Efficacy and safety of certolizumab pegol monotherapy every 4 weeks in patients with rheumatoid arthritis failing previous disease-modifying antirheumatic therapy: the FAST4WARD study

Abstract

Background: Tumour necrosis factor alpha (TNFalpha) is a proinflammatory cytokine involved in the pathogenesis of rheumatoid arthritis (RA). Treatment with TNFalpha inhibitors reduces disease activity and improves outcomes for patients with RA. This study evaluated the efficacy and safety of certolizumab pegol 400 mg, a novel, poly-(ethylene glycol) (PEG)ylated, Fc-free TNFalpha inhibitor, as monotherapy in patients with active RA.

Methods: In this 24-week, multicentre, randomised, double-blind, placebo-controlled study, 220 patients previously failing > or =1 disease-modifying antirheumatic drug (DMARD) were randomised 1:1 to receive subcutaneous certolizumab pegol 400 mg (n = 111) or placebo (n = 109) every 4 weeks. The primary endpoint was 20% improvement according to the American College of Rheumatology criteria (ACR20) at week 24. Secondary endpoints included ACR50/70 response, ACR component scores, 28-joint Disease Activity Score Erythrocyte Sedimentation Rate 3 (DAS28(ESR)3), patient-reported outcomes (including physical function, health-related quality of life (HRQoL), pain and fatigue) and safety.

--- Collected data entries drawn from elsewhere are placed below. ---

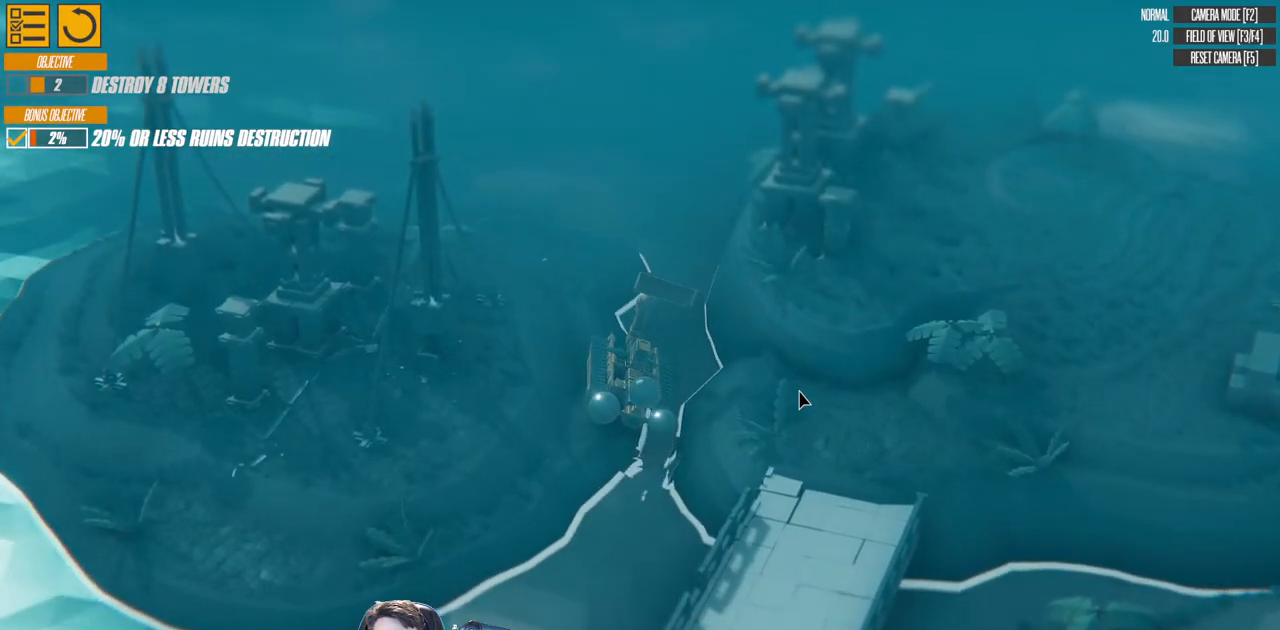
{"keys": ["a"], "events": []}
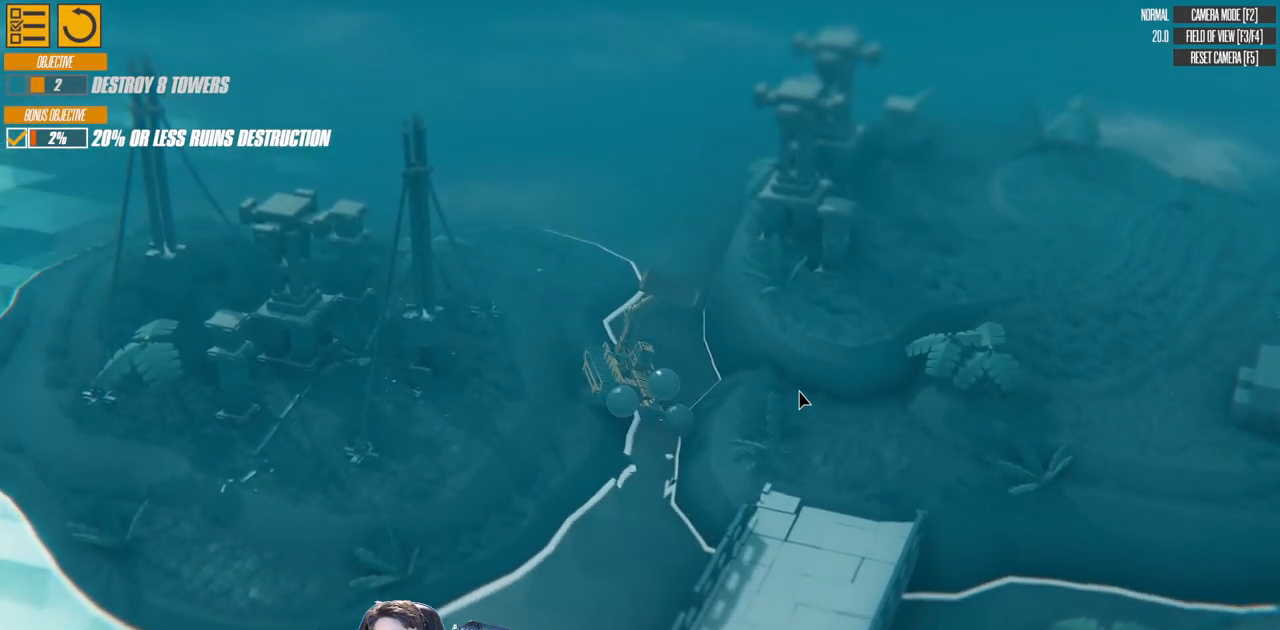
{"keys": ["a"], "events": []}
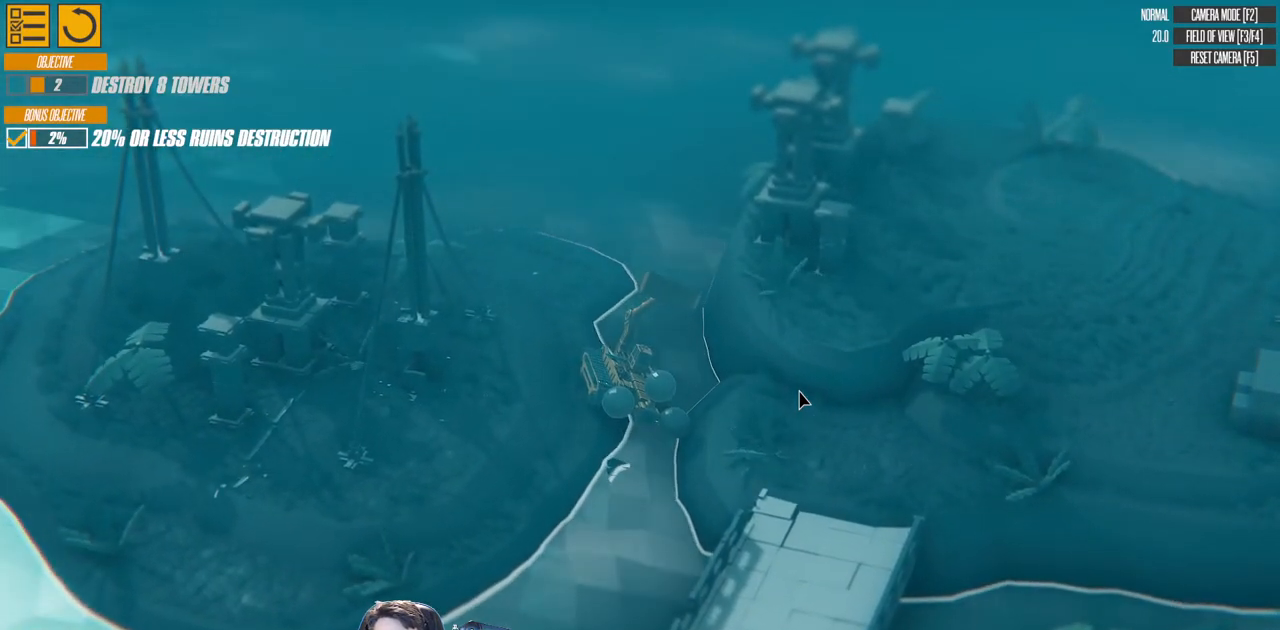
{"keys": ["a", "left", "w"], "events": [[33, "w", "down"], [217, "left", "down"]]}
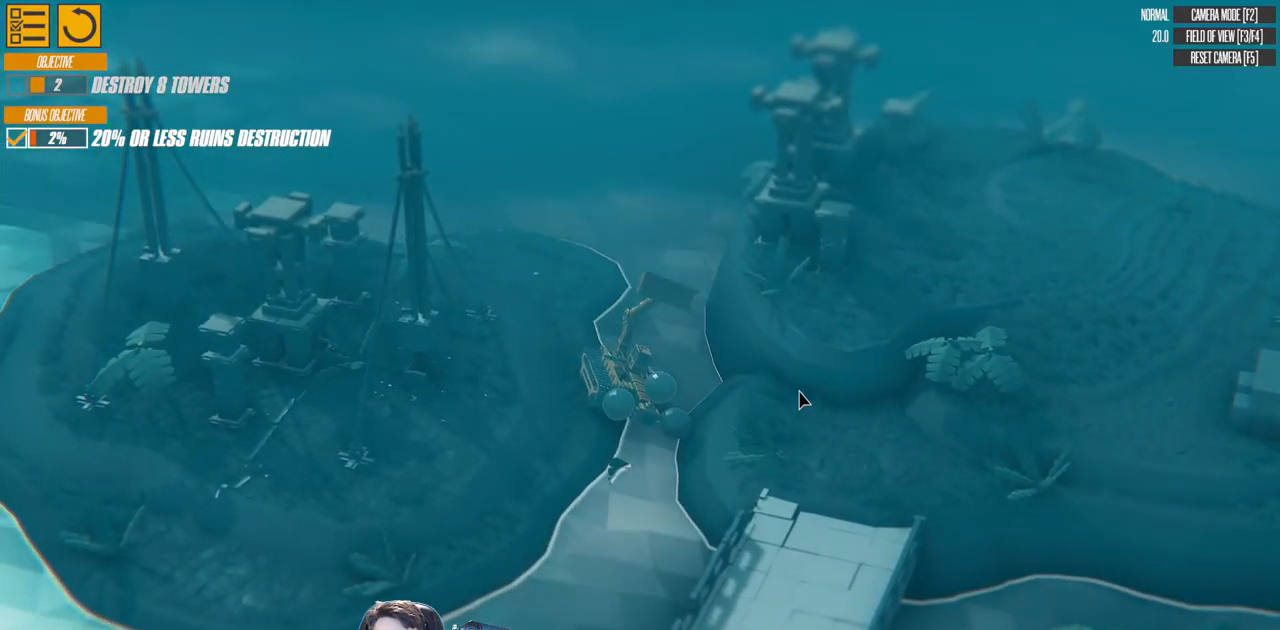
{"keys": ["d", "s"], "events": [[167, "w", "up"], [233, "left", "up"], [250, "a", "up"], [317, "s", "down"], [383, "d", "down"]]}
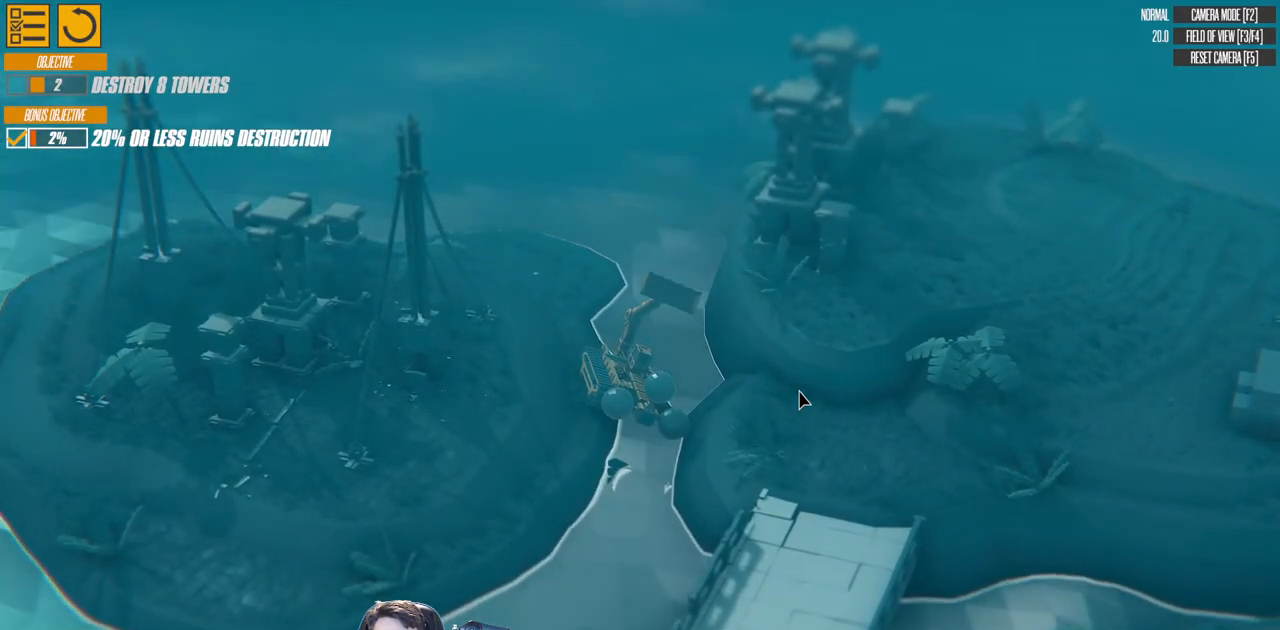
{"keys": ["d", "s"], "events": []}
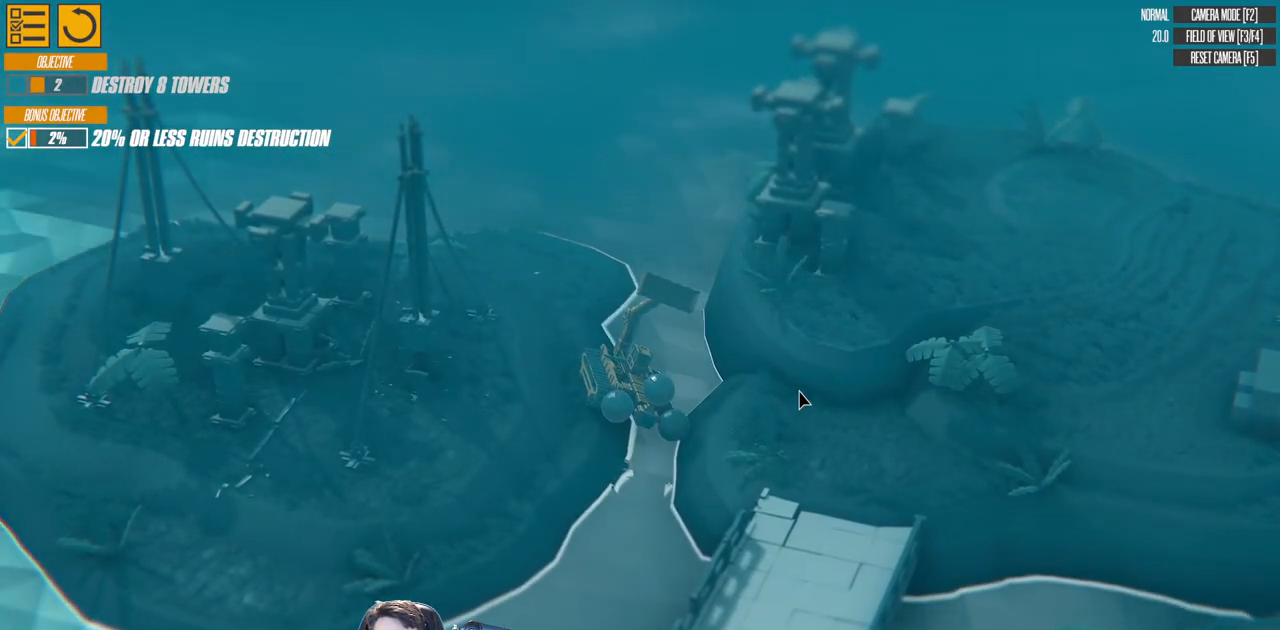
{"keys": ["d", "s"], "events": []}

Results: At week 24, the ACR20 response rates were 45.5% for certolizumab pegol 400 mg every 4 weeks vs 9.3% for placebo (p<0.001). Differences for certolizumab pegol vs placebo in the ACR20 response were statistically significant as early as week 1 through to week 24 (p<0.001). Significant improvements in ACR50, ACR components, DAS28(ESR)3 and all patient-reported outcomes were also observed early with certolizumab pegol and were sustained throughout the study. Most adverse events were mild or moderate and no deaths or cases of tuberculosis were reported.

Conclusions: Treatment with certolizumab pegol 400 mg monotherapy every 4 weeks effectively reduced the signs and symptoms of active RA in patients previously failing > or =1 DMARD compared with placebo, and demonstrated an acceptable safety profile.

Trial registration number: NCT00548834.

Figure 1

Patient disposition. Modified intent to treat (mITT) population: all randomised patients who had taken at least one dose of study medication.

Figure 2

Efficacy of certolizumab pegol: American College of Rheumatology (ACR) response rates (modified intent to treat (mITT) population). A. Treatment with certolizumab pegol 400 mg was statistically significant vs placebo at week 24 for ACR20 and ACR50 (p<0.001) and ACR70 (p⩽0.05). B. ACR20, ACR50 and ACR70 responses with certolizumab pegol 400 mg were statistically significant vs placebo over time (p⩽0.05 at all time points, with the exceptions of ACR70 at weeks 1, 2, 4 and 16).

Figure 3

Least squares mean change from baseline in American College of Rheumatology (ACR) core component scores (modified intent to treat (mITT) population). Least squares mean change from baseline in (A) tender joint count, (B) swollen joint count, (C) Health Assessment Questionnaire Disability Index (HAQ-DI) and (D) patient’s assessment of arthritis pain (100-mm visual analogue scale (VAS)) were all statistically significantly superior for certolizumab pegol 400 mg vs placebo from week 1 following administration of study drug and at all time points throughout the 24-week study period (p⩽0.01).